The regulatory landscape for medical devices in the United Kingdom is changing. The long-standing CE mark – which shows a product has met certain safety and performance requirements in the European Union – is being replaced by a new British standard: the UKCA mark. While the In vitro Diagnostic Medical Device directive (IVDD) remains applicable until 2022, the MHRA is currently consulting on new regulations.
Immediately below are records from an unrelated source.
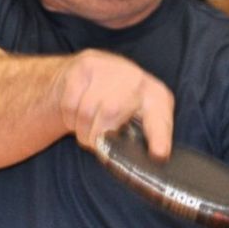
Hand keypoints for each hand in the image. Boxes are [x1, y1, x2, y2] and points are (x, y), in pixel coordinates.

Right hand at [54, 50, 174, 159]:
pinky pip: (71, 103)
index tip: (158, 154)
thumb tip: (143, 161)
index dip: (159, 137)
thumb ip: (140, 139)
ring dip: (81, 129)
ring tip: (85, 129)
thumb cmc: (116, 103)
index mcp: (157, 98)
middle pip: (112, 112)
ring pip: (87, 110)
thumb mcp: (136, 120)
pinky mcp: (86, 65)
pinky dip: (69, 117)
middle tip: (95, 144)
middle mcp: (137, 79)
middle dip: (97, 134)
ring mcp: (111, 68)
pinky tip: (76, 115)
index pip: (159, 119)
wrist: (89, 73)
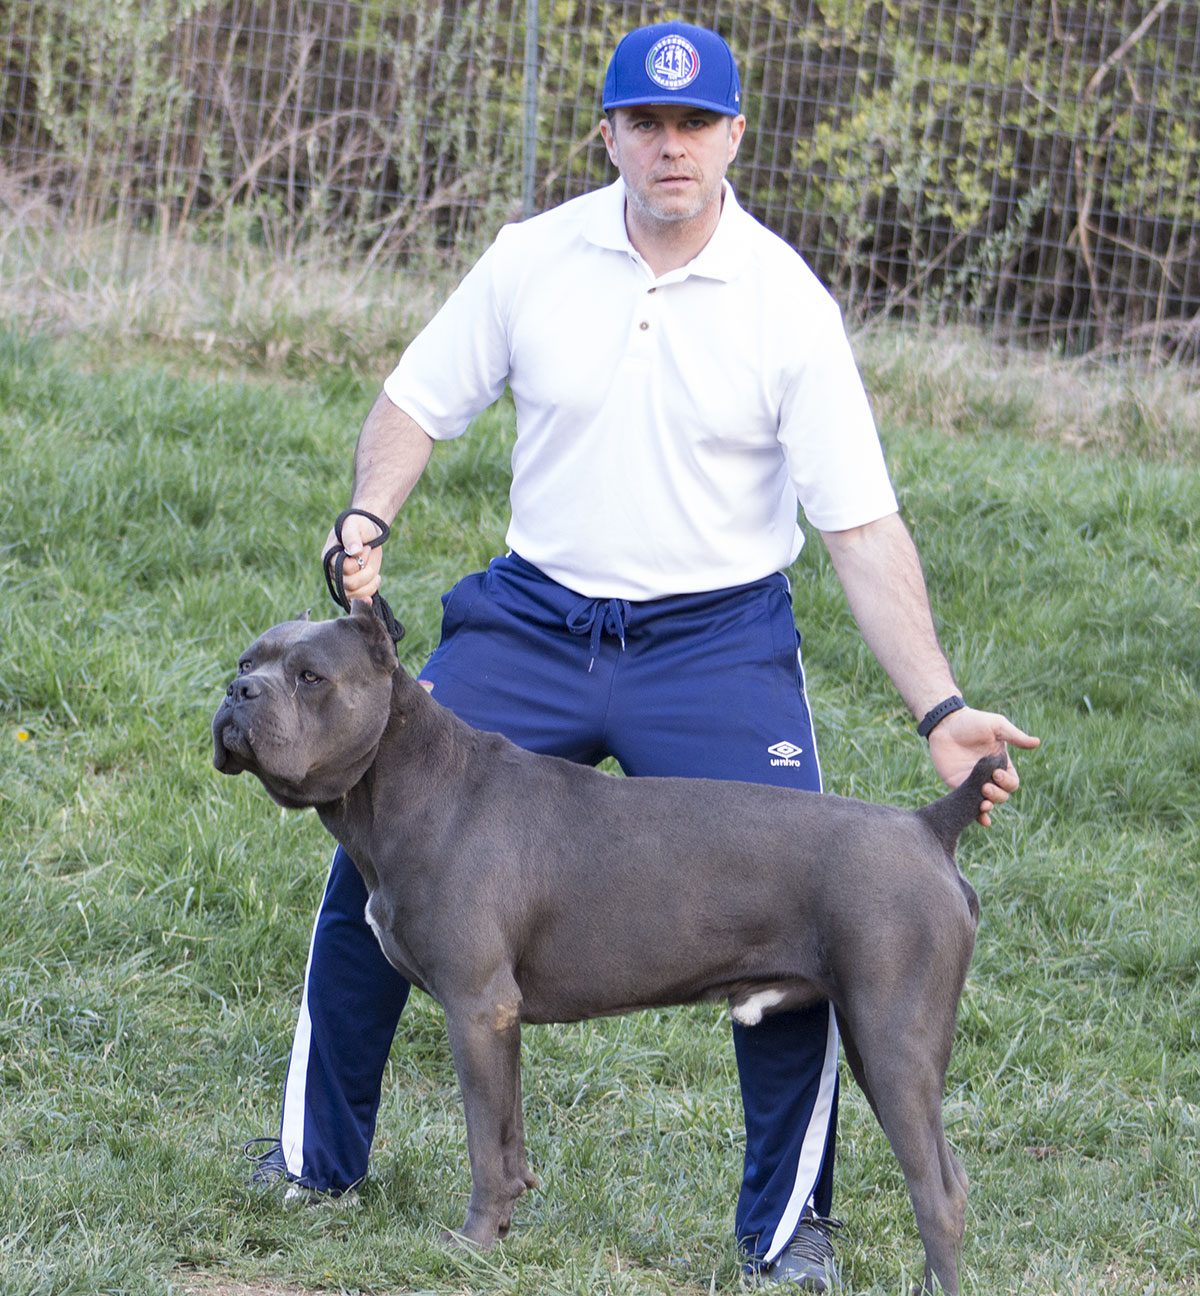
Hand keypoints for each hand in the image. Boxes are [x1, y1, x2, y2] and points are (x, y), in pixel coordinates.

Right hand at [323, 511, 383, 604]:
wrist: (366, 531)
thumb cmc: (358, 525)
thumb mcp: (354, 525)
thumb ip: (352, 536)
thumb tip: (354, 551)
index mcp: (329, 556)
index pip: (345, 569)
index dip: (360, 560)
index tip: (366, 547)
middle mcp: (333, 570)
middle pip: (350, 584)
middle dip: (367, 572)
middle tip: (371, 558)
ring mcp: (342, 579)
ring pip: (354, 594)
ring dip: (370, 585)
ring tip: (377, 574)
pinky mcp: (353, 585)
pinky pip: (355, 598)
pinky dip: (366, 597)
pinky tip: (372, 594)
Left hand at [928, 706, 1040, 826]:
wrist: (945, 723)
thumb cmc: (972, 722)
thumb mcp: (996, 726)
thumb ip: (1015, 737)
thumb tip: (1036, 742)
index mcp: (1001, 764)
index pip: (1012, 782)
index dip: (1007, 782)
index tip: (996, 773)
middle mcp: (989, 776)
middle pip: (1002, 795)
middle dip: (997, 795)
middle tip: (985, 787)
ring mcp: (973, 783)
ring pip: (987, 803)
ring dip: (988, 806)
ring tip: (983, 803)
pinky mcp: (958, 785)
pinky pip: (969, 804)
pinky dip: (977, 815)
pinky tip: (982, 820)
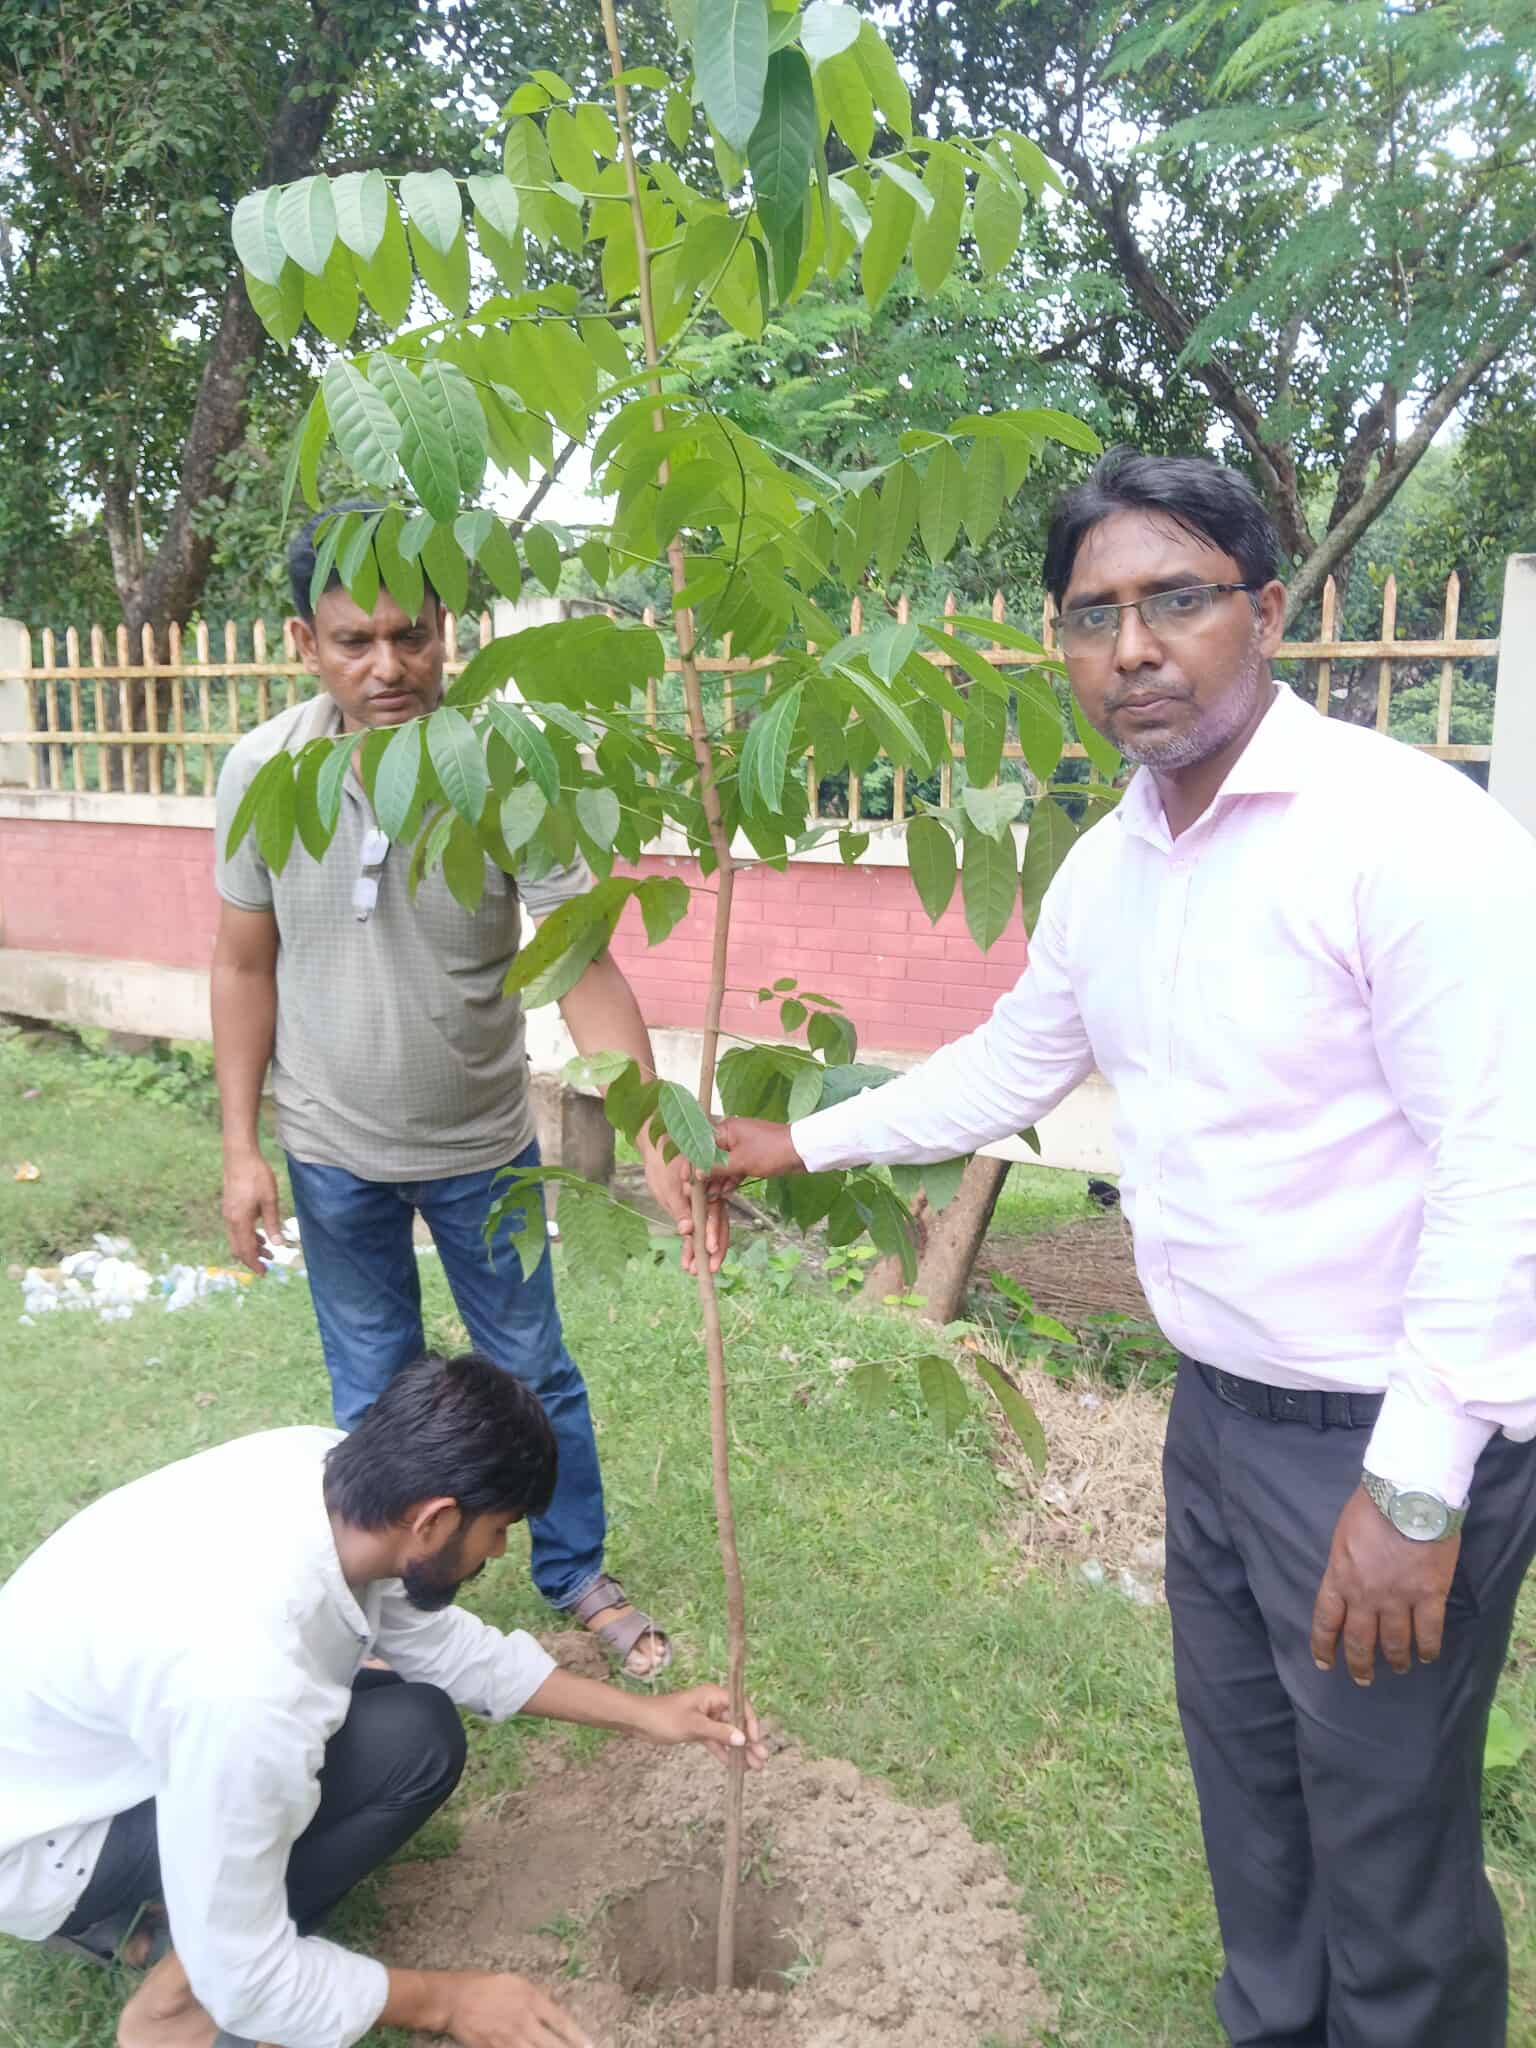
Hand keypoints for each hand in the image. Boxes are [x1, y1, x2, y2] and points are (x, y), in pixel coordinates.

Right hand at [221, 1150, 281, 1275]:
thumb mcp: (270, 1200)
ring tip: (269, 1251)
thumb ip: (273, 1223)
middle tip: (268, 1265)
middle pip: (238, 1248)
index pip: (246, 1250)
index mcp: (240, 1221)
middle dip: (252, 1259)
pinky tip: (260, 1234)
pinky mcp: (230, 1207)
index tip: (264, 1273)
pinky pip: (236, 1229)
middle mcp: (230, 1220)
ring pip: (237, 1239)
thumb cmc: (256, 1176)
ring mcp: (228, 1214)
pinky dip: (247, 1236)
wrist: (239, 1156)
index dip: (255, 1264)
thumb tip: (278, 1244)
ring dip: (251, 1247)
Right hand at [445, 1972, 591, 2047]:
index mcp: (531, 1999)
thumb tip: (553, 2004)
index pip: (560, 2021)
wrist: (455, 1999)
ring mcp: (509, 2038)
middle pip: (551, 2044)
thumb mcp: (516, 1982)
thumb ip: (537, 1995)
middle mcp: (523, 2020)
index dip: (577, 2036)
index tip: (591, 2046)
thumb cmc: (486, 1986)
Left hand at [636, 1684, 769, 1768]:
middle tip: (763, 1759)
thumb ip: (719, 1733)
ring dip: (740, 1750)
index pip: (741, 1706)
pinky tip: (735, 1767)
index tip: (756, 1740)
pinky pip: (716, 1742)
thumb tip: (743, 1739)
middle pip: (737, 1722)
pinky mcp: (699, 1730)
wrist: (639, 1722)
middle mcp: (713, 1705)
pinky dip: (725, 1753)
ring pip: (728, 1734)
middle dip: (750, 1741)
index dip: (751, 1723)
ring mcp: (706, 1718)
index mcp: (713, 1695)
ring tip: (755, 1767)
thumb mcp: (694, 1725)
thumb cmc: (665, 1717)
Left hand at [641, 1135, 727, 1274]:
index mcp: (706, 1192)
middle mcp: (707, 1199)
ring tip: (694, 1272)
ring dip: (700, 1253)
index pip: (715, 1217)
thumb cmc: (663, 1163)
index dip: (713, 1235)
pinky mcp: (690, 1210)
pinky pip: (695, 1230)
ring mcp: (700, 1205)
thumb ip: (679, 1208)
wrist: (658, 1148)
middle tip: (706, 1271)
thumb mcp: (668, 1186)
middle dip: (711, 1251)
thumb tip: (686, 1231)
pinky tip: (687, 1261)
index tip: (710, 1252)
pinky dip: (691, 1246)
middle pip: (715, 1228)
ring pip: (705, 1232)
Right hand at [696, 1117, 806, 1200]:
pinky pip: (735, 1168)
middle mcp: (730, 1135)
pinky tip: (726, 1193)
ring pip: (723, 1164)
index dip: (691, 1163)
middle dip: (704, 1175)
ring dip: (717, 1180)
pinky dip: (730, 1179)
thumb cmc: (770, 1151)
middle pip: (710, 1156)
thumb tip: (696, 1174)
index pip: (699, 1145)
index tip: (685, 1180)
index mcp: (725, 1129)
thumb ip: (716, 1167)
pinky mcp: (751, 1156)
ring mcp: (741, 1146)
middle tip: (699, 1194)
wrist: (802, 1151)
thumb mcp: (740, 1161)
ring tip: (711, 1198)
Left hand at [1310, 1484, 1462, 1684]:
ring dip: (1396, 1659)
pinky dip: (1427, 1648)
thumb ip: (1344, 1564)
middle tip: (1363, 1679)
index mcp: (1339, 1577)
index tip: (1324, 1663)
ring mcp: (1397, 1598)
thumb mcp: (1343, 1536)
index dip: (1324, 1645)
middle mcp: (1364, 1595)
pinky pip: (1428, 1632)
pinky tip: (1427, 1656)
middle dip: (1360, 1663)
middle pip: (1359, 1640)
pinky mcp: (1429, 1595)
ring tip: (1399, 1667)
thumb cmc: (1372, 1507)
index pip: (1326, 1620)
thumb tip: (1349, 1580)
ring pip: (1394, 1642)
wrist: (1408, 1495)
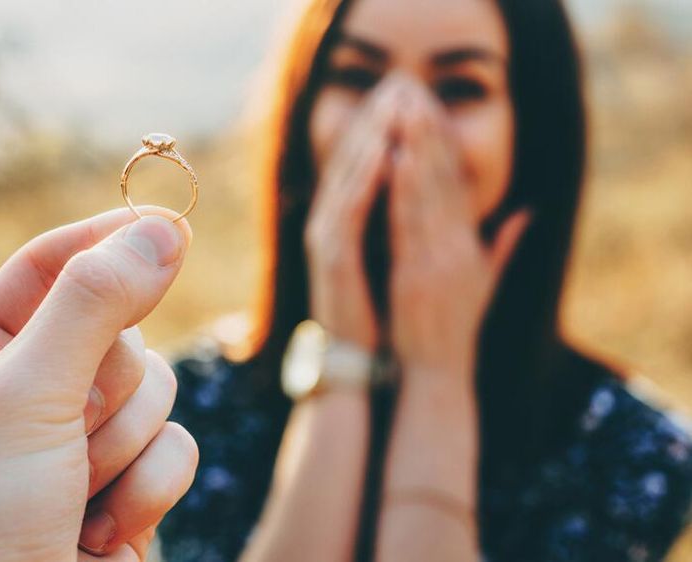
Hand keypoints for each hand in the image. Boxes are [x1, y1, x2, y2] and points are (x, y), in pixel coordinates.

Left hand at [0, 207, 198, 561]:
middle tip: (67, 431)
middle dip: (106, 387)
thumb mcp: (22, 396)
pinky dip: (148, 489)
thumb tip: (162, 229)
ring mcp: (78, 445)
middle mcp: (24, 395)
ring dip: (125, 445)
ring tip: (74, 495)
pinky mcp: (126, 490)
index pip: (46, 268)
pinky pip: (178, 449)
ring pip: (158, 390)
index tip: (166, 222)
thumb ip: (92, 305)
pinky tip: (97, 533)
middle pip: (117, 330)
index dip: (104, 240)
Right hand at [304, 76, 405, 348]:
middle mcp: (334, 223)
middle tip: (401, 81)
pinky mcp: (330, 255)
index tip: (415, 96)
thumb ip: (426, 229)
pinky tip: (386, 148)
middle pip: (354, 159)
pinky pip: (348, 206)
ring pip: (349, 174)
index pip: (371, 164)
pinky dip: (365, 176)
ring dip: (371, 135)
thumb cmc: (387, 315)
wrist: (362, 361)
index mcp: (352, 223)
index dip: (391, 129)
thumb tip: (454, 203)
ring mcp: (328, 237)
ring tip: (394, 100)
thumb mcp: (411, 262)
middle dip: (378, 119)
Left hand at [388, 83, 530, 383]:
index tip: (432, 109)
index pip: (459, 185)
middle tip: (416, 93)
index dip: (445, 144)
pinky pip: (406, 224)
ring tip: (404, 111)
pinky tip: (392, 159)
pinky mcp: (415, 274)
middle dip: (430, 133)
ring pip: (427, 193)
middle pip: (445, 180)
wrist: (437, 372)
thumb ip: (503, 245)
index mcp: (469, 246)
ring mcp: (436, 260)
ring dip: (416, 149)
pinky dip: (401, 190)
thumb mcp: (483, 284)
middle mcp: (457, 247)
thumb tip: (527, 212)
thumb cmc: (453, 330)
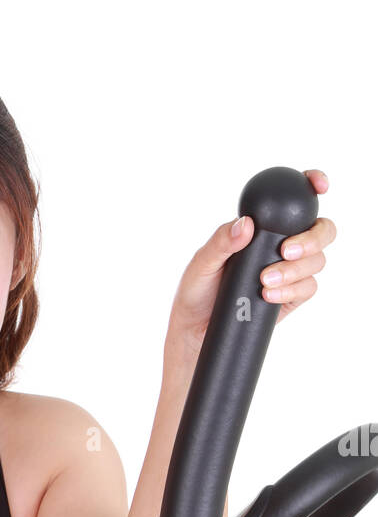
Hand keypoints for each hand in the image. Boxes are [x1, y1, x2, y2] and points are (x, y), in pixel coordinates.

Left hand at [167, 169, 335, 352]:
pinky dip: (293, 290)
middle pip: (321, 229)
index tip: (319, 186)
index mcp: (262, 227)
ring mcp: (290, 270)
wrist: (197, 331)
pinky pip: (308, 288)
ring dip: (296, 269)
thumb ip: (221, 242)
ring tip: (264, 280)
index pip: (295, 198)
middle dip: (313, 238)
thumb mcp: (202, 263)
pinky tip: (270, 294)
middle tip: (286, 251)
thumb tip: (245, 223)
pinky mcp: (291, 297)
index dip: (312, 185)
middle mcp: (280, 244)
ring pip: (317, 260)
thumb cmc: (196, 292)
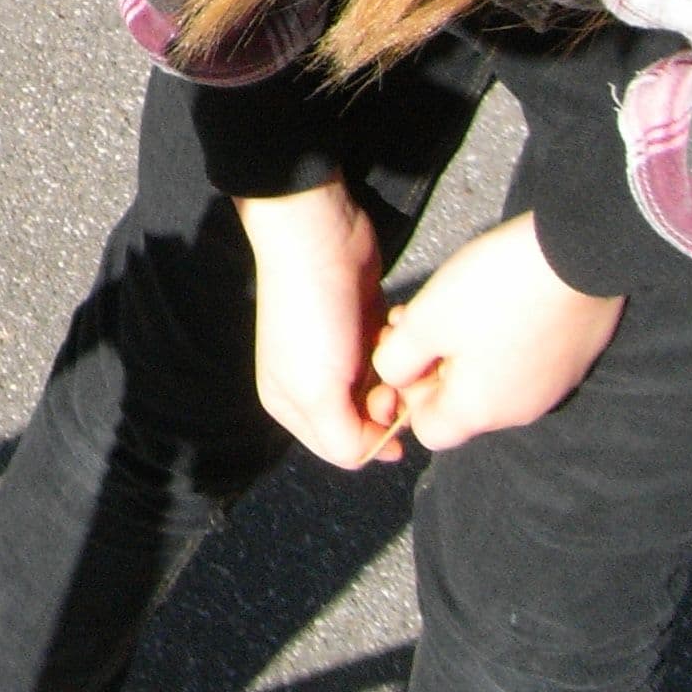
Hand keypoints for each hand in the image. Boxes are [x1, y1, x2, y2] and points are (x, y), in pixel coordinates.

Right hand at [237, 179, 405, 468]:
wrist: (319, 239)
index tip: (384, 404)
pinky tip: (395, 322)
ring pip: (387, 388)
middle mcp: (313, 384)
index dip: (374, 435)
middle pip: (370, 420)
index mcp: (291, 405)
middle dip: (390, 402)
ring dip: (398, 372)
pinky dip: (401, 347)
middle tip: (392, 375)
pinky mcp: (363, 327)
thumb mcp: (316, 392)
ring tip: (390, 341)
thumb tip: (379, 453)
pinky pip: (393, 357)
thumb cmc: (311, 316)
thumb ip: (344, 440)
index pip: (345, 450)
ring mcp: (340, 354)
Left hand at [372, 213, 621, 449]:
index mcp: (482, 412)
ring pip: (489, 381)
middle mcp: (520, 411)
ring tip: (452, 304)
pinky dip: (500, 341)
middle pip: (459, 404)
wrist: (577, 257)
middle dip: (431, 365)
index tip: (405, 351)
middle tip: (420, 319)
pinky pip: (521, 362)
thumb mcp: (424, 322)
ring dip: (462, 350)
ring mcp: (551, 386)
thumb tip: (393, 378)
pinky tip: (494, 302)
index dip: (406, 396)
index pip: (429, 431)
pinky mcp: (571, 360)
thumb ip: (396, 360)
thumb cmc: (493, 293)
The new regulations are aimed at “improving the standards and scrutiny of medical devices that reach UK patients,” and at Genomics plc, we welcome that goal absolutely.

We are ISO 13485: 2016 certified. We comply with this standard for medical device quality management systems to ensure that our products are always of the highest quality, that we have appropriate checks and balances in place, and that our actions are reproducible. This makes it more straightforward for us to UKCA-mark a device.

Safety and accuracy are the centre of all that we do, whether the product is intended for research or for use as a medical device. All of our products are developed in compliance with the medical device software development standard IEC 62304: 2006 and the medical device risk management standard ISO 14971: 2019.

In keeping with this commitment, we have recently registered our first UKCA marked device with the MHRA. The product – SierraUK – is an integrated risk tool intended for use by clinical laboratories to estimate 10-year risk of cardiovascular disease for individuals aged 45 to 65 by combining genetic risk with traditional clinical risk factors.

We are committed to ensuring that all of the products we develop, whether for clinical use or for research, are developed to medical device standards and meet or exceed regulatory requirements. Patient or participant safety is always our priority.